Archive for October 11th, 2018



By J.D. Lafrance

Anticipation was high among horror fans when it was announced that three giants of the genre were going to collaborate together on a film. Author Stephen King, director George A. Romero and makeup effects wizard Tom Savini decided to pay tribute to the classic EC horror comic books from the 1950s with an anthology film called Creepshow (1982). Coming off the personally fulfilling, but commercial failure of Knightriders (1981), I’m sure Romero was eager to move on to something else and hooking up with King made sense. The two men had originally met over the possibility of collaborating on an adaptation of the author’s novel Salem’s Lot, but when the film rights were sold off to television, Romero moved on.

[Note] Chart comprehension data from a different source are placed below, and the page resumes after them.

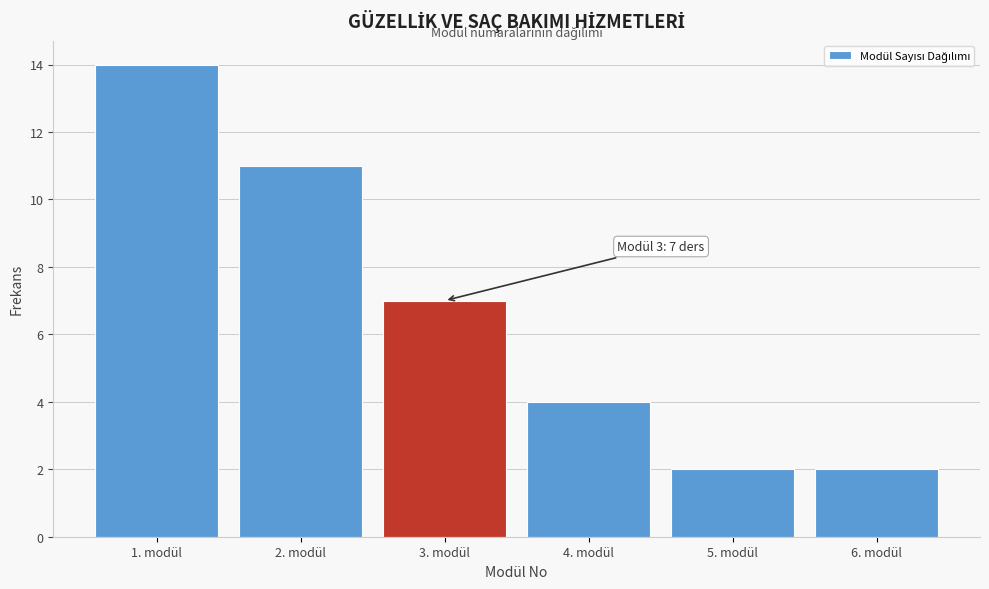

Over which range of the x-axis is the bar tallest?

0.5 to 1.5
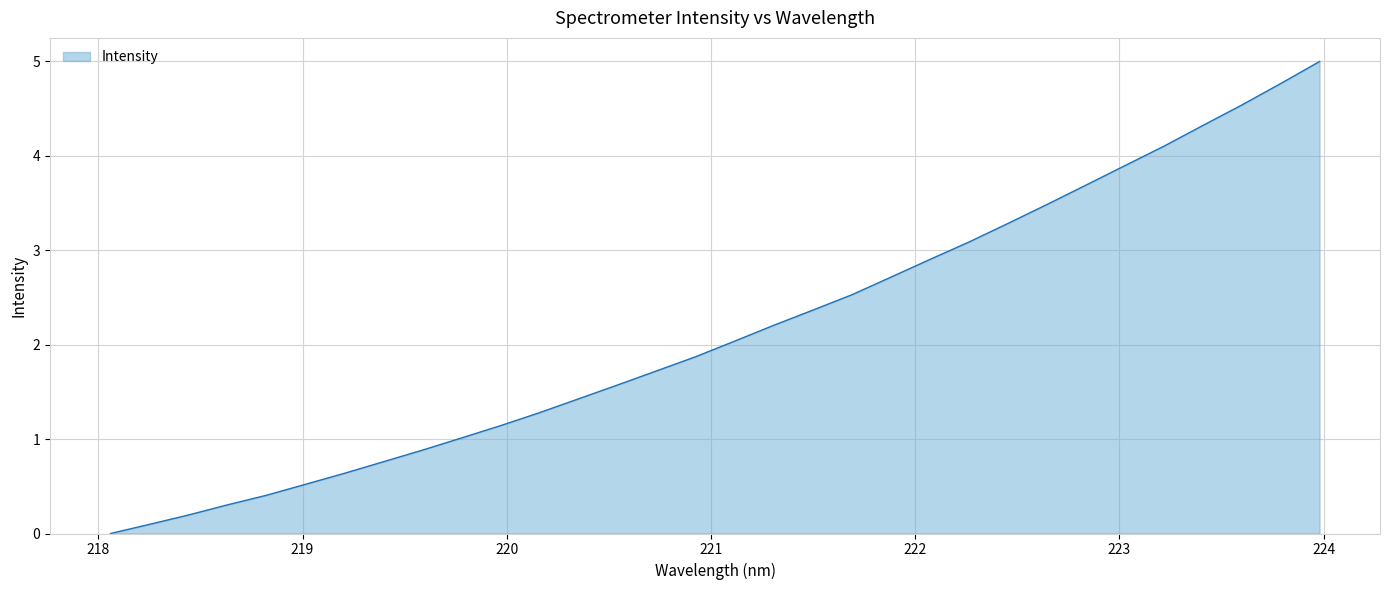

What is the difference between the maximum and minimum values?

5.0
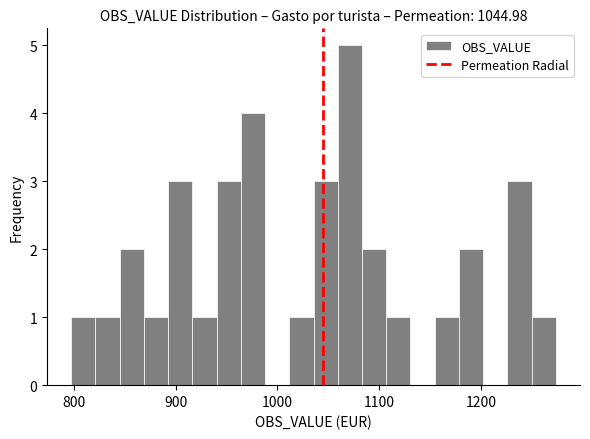

Read against the x-axis, roughly where is the centre of the tallest bar?

1070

Making a horror anthology was a bit of a risky gamble at the time. They were all the rage in the 1970s with Hammer and Amicus cranking out films like The House That Dripped Blood (1971), Tales from the Crypt (1972), and From Beyond the Grave (1973), but by the end of the decade they had fallen out of favor. King and Romero wanted to bring these kinds of films back while also celebrating the horror comic books, like House of Mystery and The Vault of Horror that they grew up enjoying as kids. The project was given a decent budget and populated with a mix of up-and-coming movie stars and veteran character actors. While receiving only mixed reviews, it was a sleeper hit.